The World Day of Social Communications will be formally celebrated on Sunday 2 June – the Solemnity of the Ascension of the Lord – which falls on the Sunday before Pentecost Sunday. Pope Francis has chosen the theme:
“We are members one of another (Eph 4:25) From social network communities to the human community”.
Pope Francis has also published a rather special message for this 53rd World Communications day. Offering us new ‘eyes’ and a new perspective on the role and place of social communications, which play such a huge part in all our lives. The message is worth reading in its entirety.
An extract from the final paragraph below reminds us that the centre and focus of communication is the person.
The metaphor of the body and the members leads us to reflect on our identity, which is based on communion and on “otherness”. As Christians, we all recognise ourselves as members of the one body whose head is Christ. This helps us not to see people as potential competitors, but to consider even our enemies as persons. We no longer need an adversary in order to define ourselves, because the all-encompassing gaze we learn from Christ leads us to discover otherness in a new way, as an integral part and condition of relationship and closeness.
Such a capacity for understanding and communication among human persons is based on the communion of love among the divine Persons. God is not Solitude, but Communion; he is Love, and therefore communication, because love always communicates; indeed, it communicates itself in order to encounter the other.
The full text of this year’s World Communications Day message is available HERE
From a “like” to an “amen”
The image of the body and the members reminds us that the use of the social web is complementary to an encounter in the flesh that comes alive through the body, heart, eyes, gaze, breath of the other.
- If the Net is used as an extension or expectation of such an encounter, then the network concept is not betrayed and remains a resource for communion.
- If a family uses the Net to be more connected, to then meet at table and look into each other’s eyes, then it is a resource.
- If a Church community coordinates its activity through the network, and then celebrates the Eucharist together, then it is a resource.
- If the Net becomes an opportunity to share stories and experiences of beauty or suffering that are physically distant from us, in order to pray together and together seek out the good to rediscover what unites us, then it is a resource.
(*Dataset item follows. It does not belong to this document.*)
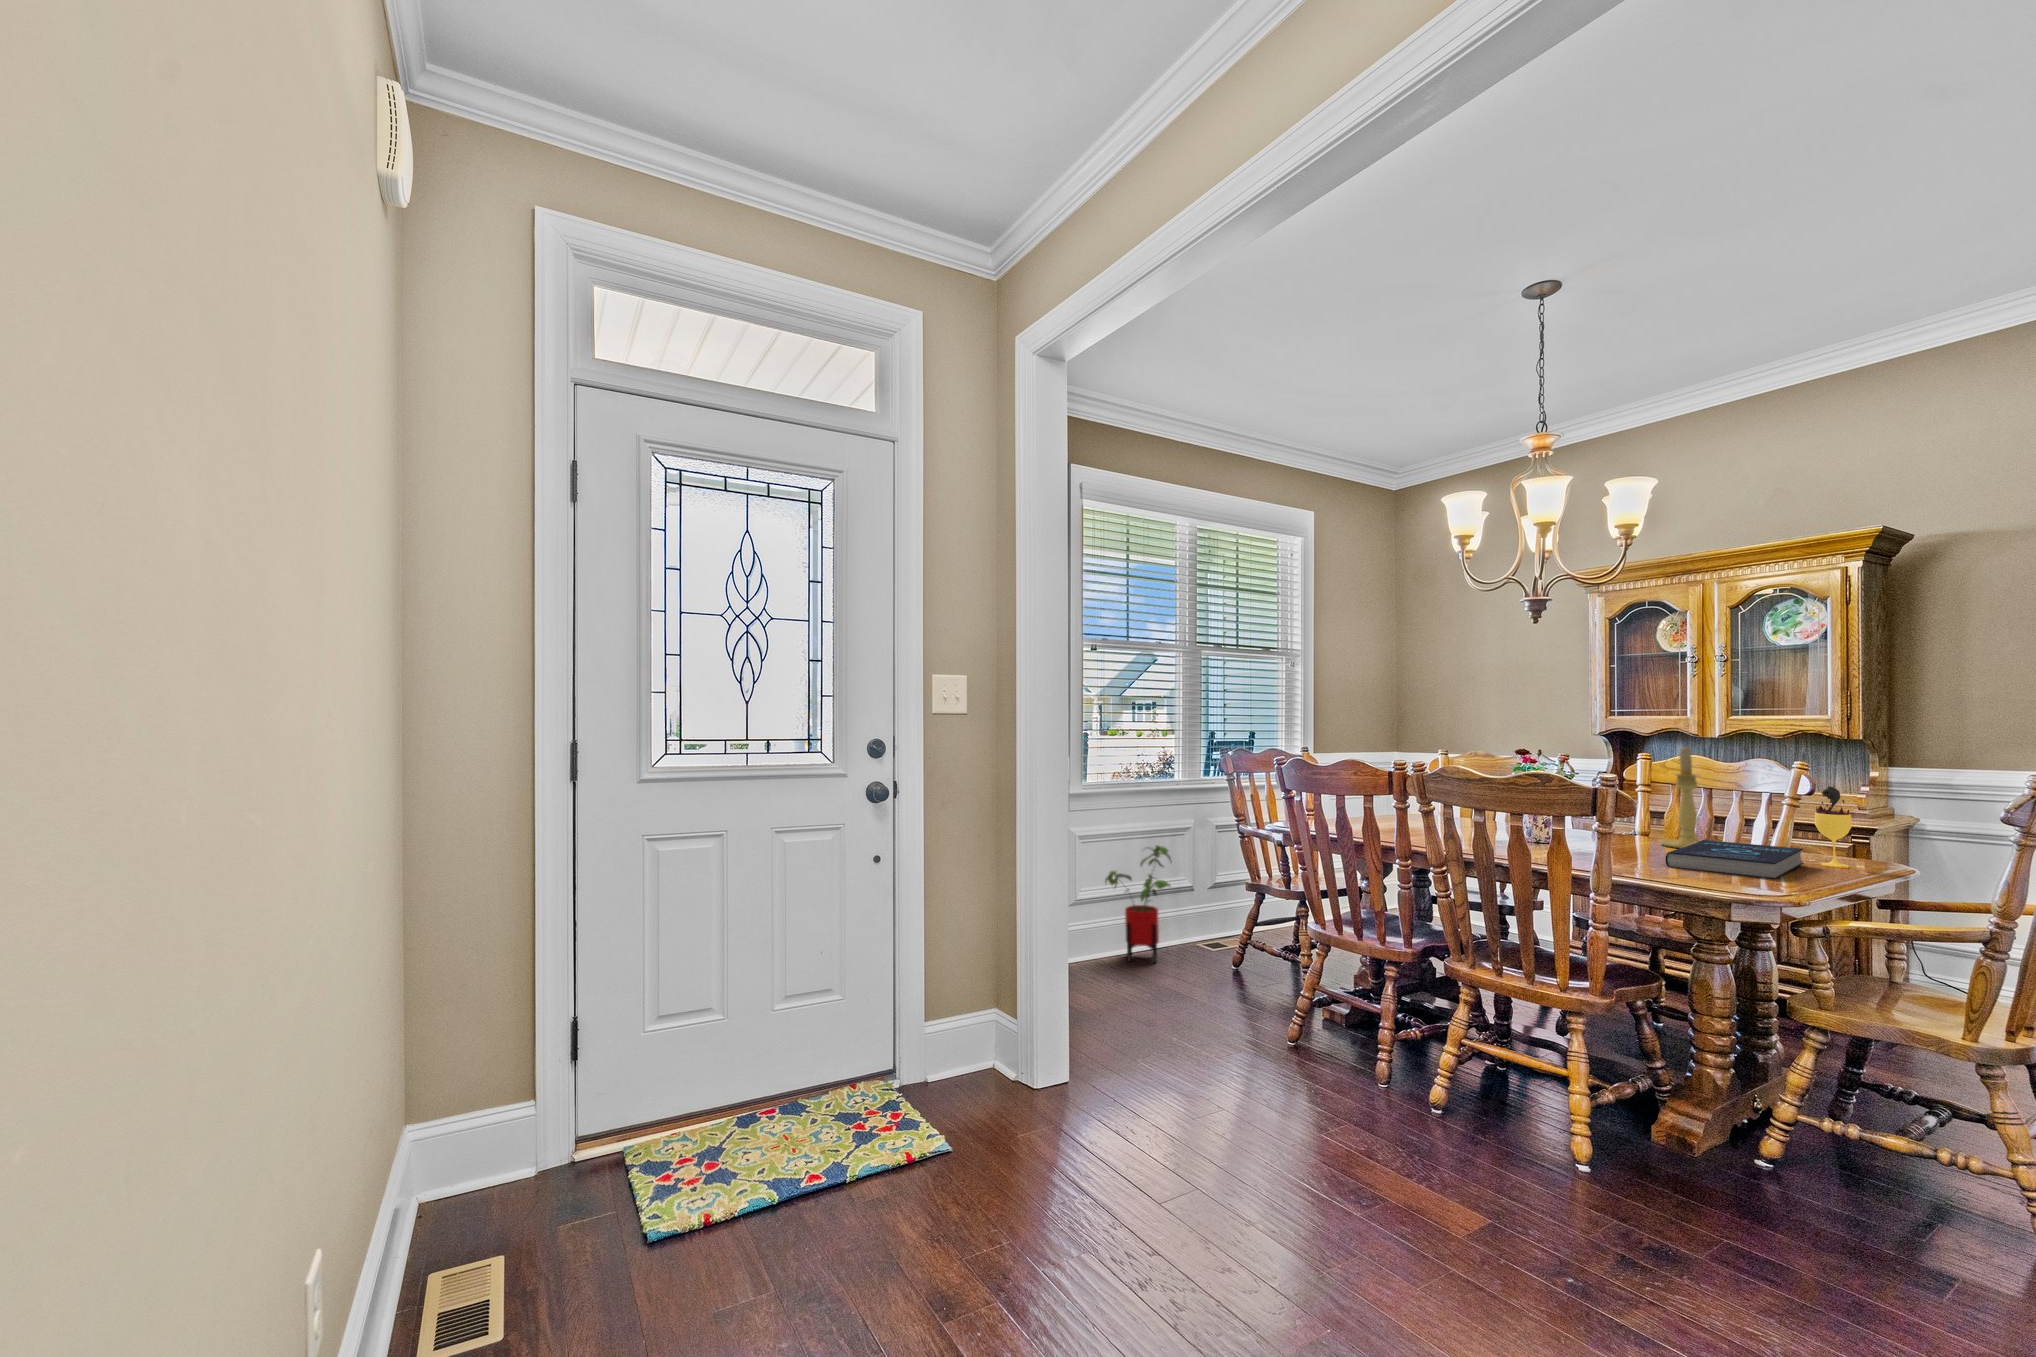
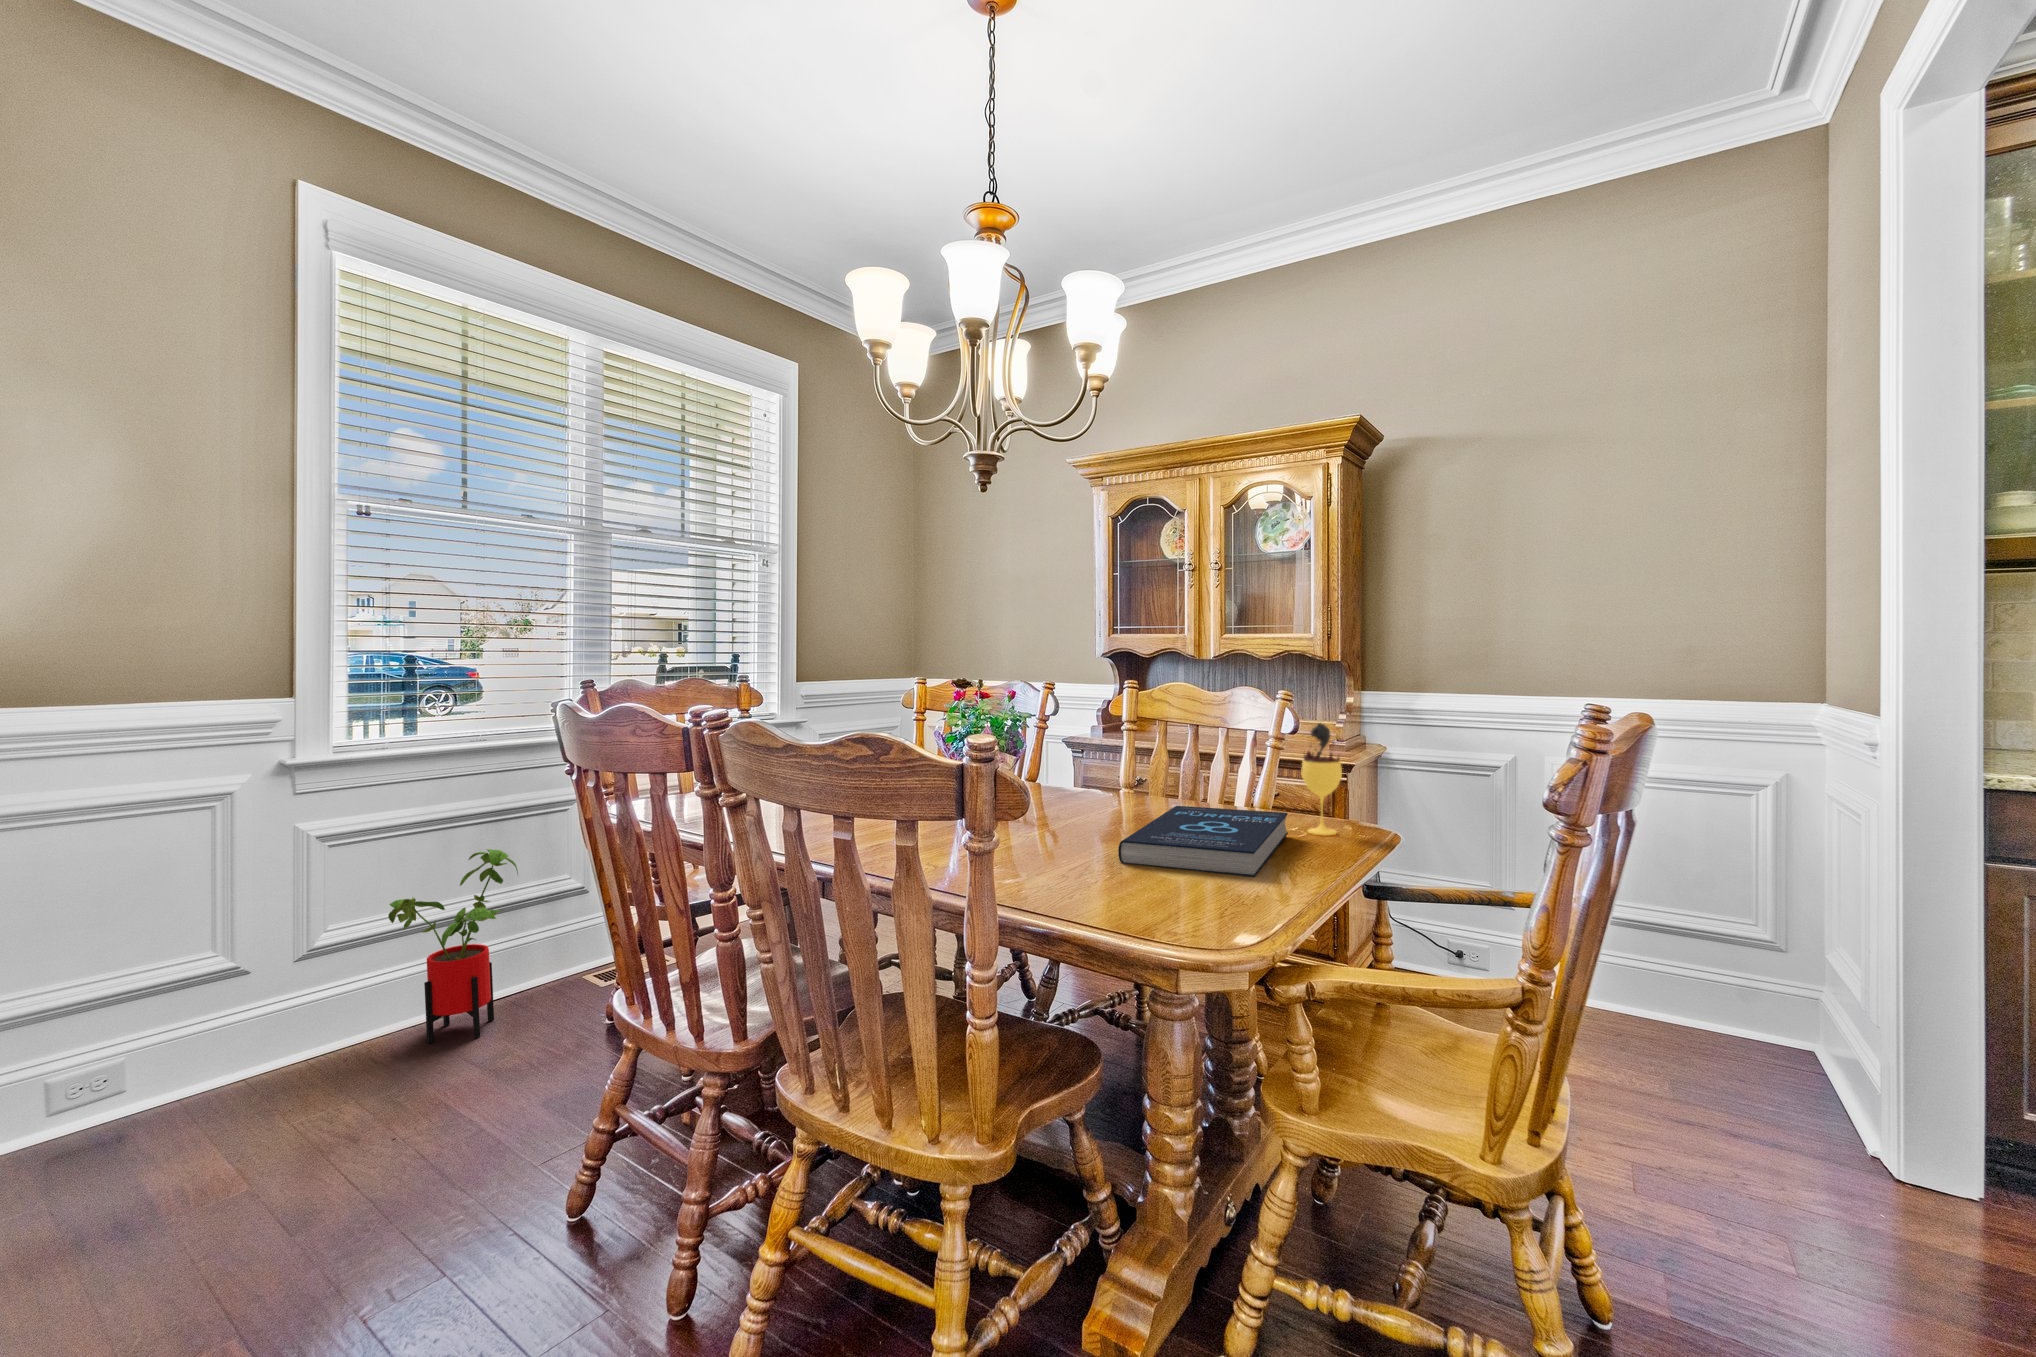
candle holder: present [1660,747,1698,848] -> none [1130,670,1199,816]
We can, in this way, move from diagnosis to treatment: opening the way for dialogue, for encounter, for “smiles” and expressions of tenderness… This is the network we want, a network created not to entrap, but to liberate, to protect a communion of people who are free.
The Church herself is a network woven together by Eucharistic communion, where unity is based not on “likes”, but on the truth, on the “Amen”, by which each one clings to the Body of Christ, and welcomes others.
From the Vatican, 24 January 2019, the Memorial of Saint Francis de Sales.
Get pdf version papa-francesco_20190124_messaggio-comunicazioni-sociali
Note: the bullet points added to the text above are my own.